How can I get the best deal on a home? Where do I start? Part 4
It is essential that you understand some of the pitfalls of mortgage loans when making the determination as to which is the best loan for you. You should be very familiar with
each loan program that you are considering.
In the rather lengthy Part 3 we discussed several loans, how they work and where some of the pitfalls are for each. Naturally, you should discuss these loans with your loan
consultant in detail. Make sure you are completely comfortable before making the final decision.
The last loan that will be discussed is the “Pick-A-Pay” or the “Pay-Option-Arm.” This type of loan offers the greatest number of options for the borrower. Each month they can decide to:
1) Pay the fully amortized (paying principal and interest payment for a 15 year payment period. (The highest dollar payment.)
2) Pay the fully amortized (paying principal and interest) payment for a 30 year payment period. (The Gold Standard for loans.)
3) Pay the interest only (the original principal remains the same) payment. (A lower monthly payment.)
4) Pay a “teaser” interest payment, far below the market interest rate which will not even cover the monthly interest for the loan principal. With this option, the difference between this “teaser” payment and what you actually owe is added to the outstanding loan balance EACH MONTH. This phenomenon is known as negative amortization.
Depending on the lender, once the principal balance reaches 110% to 125% of the original loan balance, the loan recasts. That means that all the rules change and your payment takes a giant leap upward.
Another issue is that the interest rates are adjustable and tied to a financial index. The borrower has no idea what is going to happen to their interest rate. There are caps involved but the caps allow interest rates that result in frighteningly high
payments.
If we go back to our $ 250,000 loan amount used in Part 3 and maintain the 6% interest rate, the four payments would look like this:
1) 15 year fully amortized payment……..$ 2109.64
2) 30 year fully amortized payment………$ 1498.99
3) 30 year Interest only payment………….$ 1250.00
(remember with this one you are NOT paying down the principal!)
4) 2% Teaser Rate payment………………….$ 416.67
(The difference between this payment and the $ 1498.99 above is added to your loan total EACH MONTH.)
After two years of this payment history your principal would be $ 275,975.68, over 110% of the original loan! When the loan recasts an interest rate of 11% is not unlikely. At that rate your new payment would be $ 2628.18! That is 175% of the original 30 year fully amortized loan payment.
We are sure that some people in 2004 & 2005 committed to this kind of a loan package knowing that their home value was increasing at astronomical rates and that they could always sell and get out from under that loan obligation if necessary.

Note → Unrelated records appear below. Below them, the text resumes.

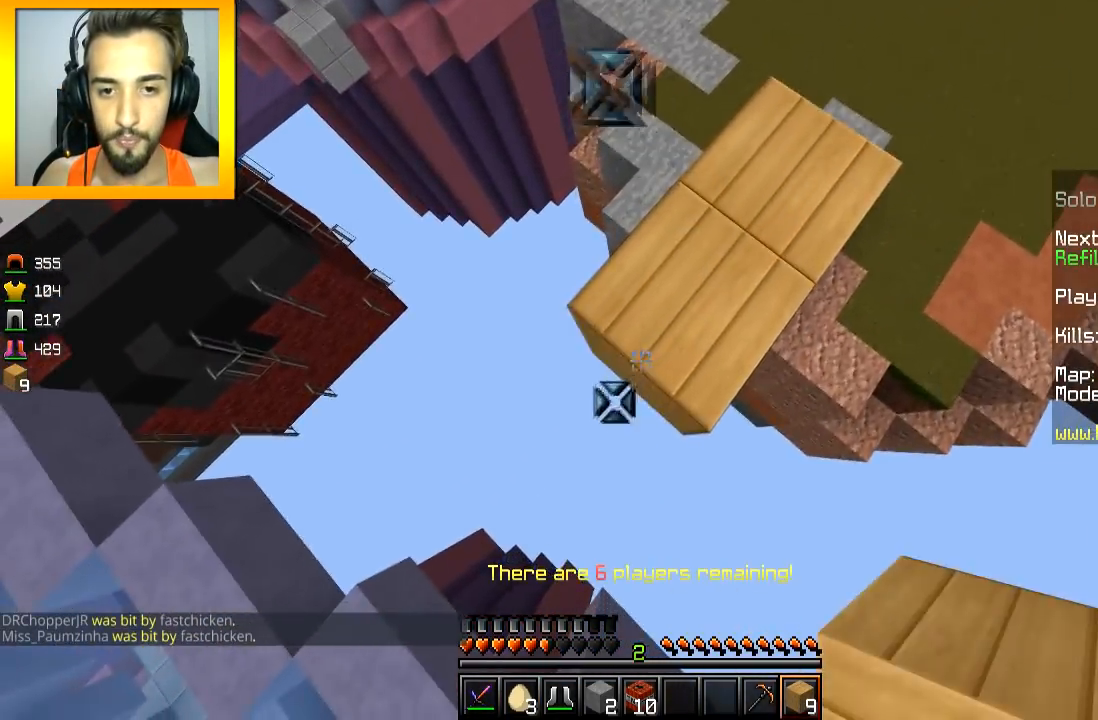
{"keys": [], "mouse": [], "events": [[51, "mouse_right", "down"], [101, "mouse_right", "up"], [101, "s", "up"], [151, "a", "up"], [151, "mouse_right", "down"], [201, "d", "down"], [201, "mouse_right", "up"], [501, "d", "up"]]}
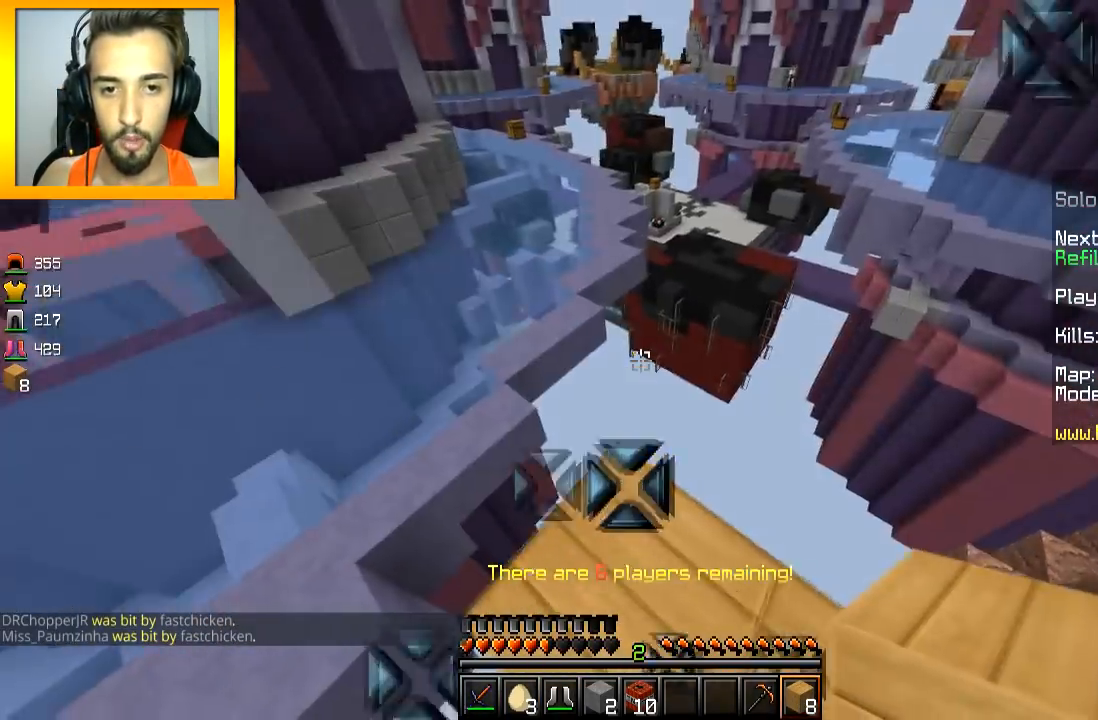
{"keys": ["a", "w"], "mouse": [], "events": [[50, "w", "down"], [250, "space", "down"], [350, "a", "down"], [400, "space", "up"]]}
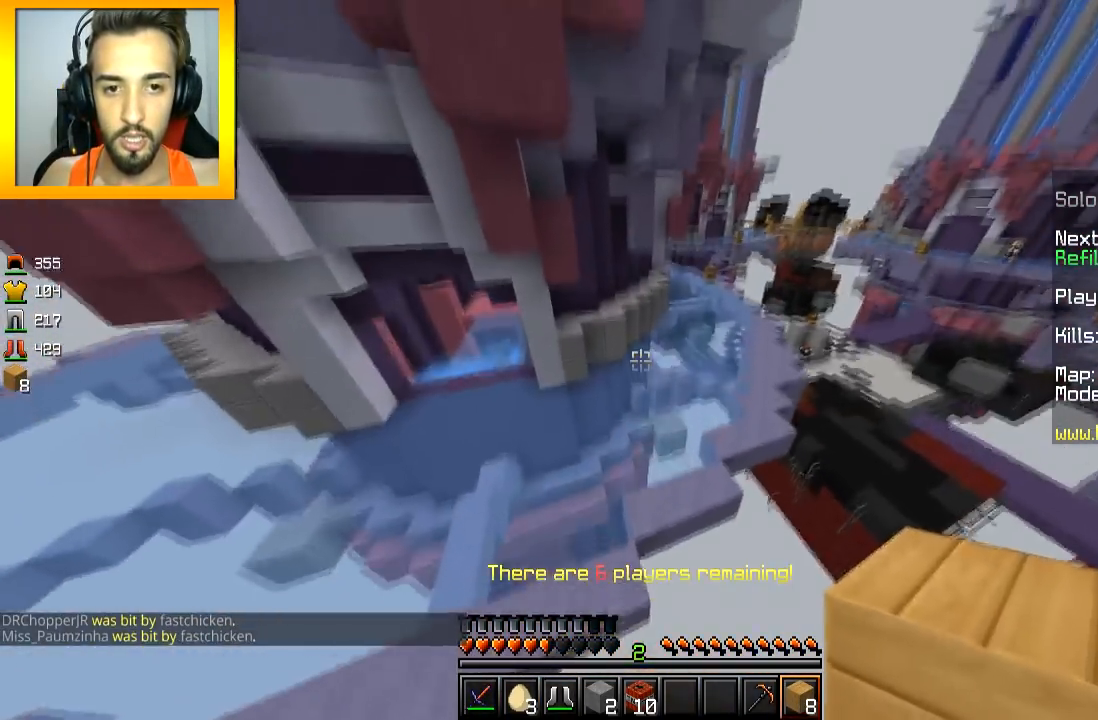
{"keys": ["w"], "mouse": [], "events": [[101, "a", "up"], [451, "mouse_right", "down"], [484, "mouse_right", "up"]]}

Unfortunately, for far too many in this position, property values dropped. Thus the foreclosure boom.
Experience teaches us that risky loans can produce disastrous results. Negative amortization was attractive bait created by investors to increase their bottom line. However, it backfired
on both those who committed to those kinds of loans and well as the investors who were trying to take advantage of the market.
There are VERY FEW circumstances in which this loan option should be considered. They have enabled borrowers to purchase homes that they could not have otherwise afforded. And more often than not, have resulted in serious problems for those borrowers.
In a word: DON’T!
Stay tuned for the next Blog in this series.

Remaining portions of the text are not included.